Brian Rexing of Fort Branch is proud to represent dairy farmers on the board of the co-op where he sells his milk, and to represent dairy farmers in general. “As dairy farmers, we touch consumers three times each day,” he says. “We’re there when they pour milk on their cereal in the morning, when they slap a piece of cheese on their hamburger at lunch and when they use butter on their baked potato in the evening. Sometimes, we’re there again when they eat a bowl of ice cream before going to bed at night.”
Rexing was part of a recent gathering to officially launch the Indiana State Department of Agriculture’s statewide dairy strategy, version 2.0. The original plan was launched in 2015, and bore fruit, with processing plants and other businesses related to the dairy industry locating in Indiana since. Dairy farmers such as Rexing provided input for the new plan.
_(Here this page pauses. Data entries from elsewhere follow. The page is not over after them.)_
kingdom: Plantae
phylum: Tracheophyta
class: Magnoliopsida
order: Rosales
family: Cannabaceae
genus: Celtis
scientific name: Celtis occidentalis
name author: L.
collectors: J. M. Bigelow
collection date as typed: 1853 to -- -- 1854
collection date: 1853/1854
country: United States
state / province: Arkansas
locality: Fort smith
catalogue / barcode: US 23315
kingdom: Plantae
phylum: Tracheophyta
“It takes a team to operate a dairy farm, and it will take a team to implement this strategy,” he says. “As dairymen, we’re glad to have various leaders in government and in dairy-related organizations fighting for us so we can continue to do what we do.”
Bruce Kettler, director of ISDA, says the goal of the new plan was to obtain good information and updated data to arrive at a strategy going forward that continues to work. “We are confident that we can work together to expand the dairy industry in Indiana,” he says.
Lt. Governor Suzanne Crouch, also Indiana’s Secretary of Agriculture, echoed his comments. “Agriculture is big business in Indiana, adding $31 billion annually to the state’s GDP,” she says. “The dairy industry is a big part of agriculture.
“We developed a Rural Road Map late last year to help us navigate our way through the pandemic, and we believe it dovetails nicely with the new strategic plan for expanding the dairy industry in Indiana. Implementing this plan over time will go a long way toward making Indiana one of the leading states in the country for dairy production and dairy processing. We want the world to know we are open for business when it comes to the dairy industry.”
Doug Leman, executive director of the Indiana Dairy Producers, says Indiana has the infrastructure in terms of roads, the state’s central location, and efficient dairy herds already in place to become an even bigger player in the dairy industry. Like Kettler and Crouch, he believes the new dairy strategy, encouraging both dairymen and processors to expand if they’re already here and locate here if they’re not, will pay off.
“The opportunity is here,” he says. “Everything is in place to make it happen.”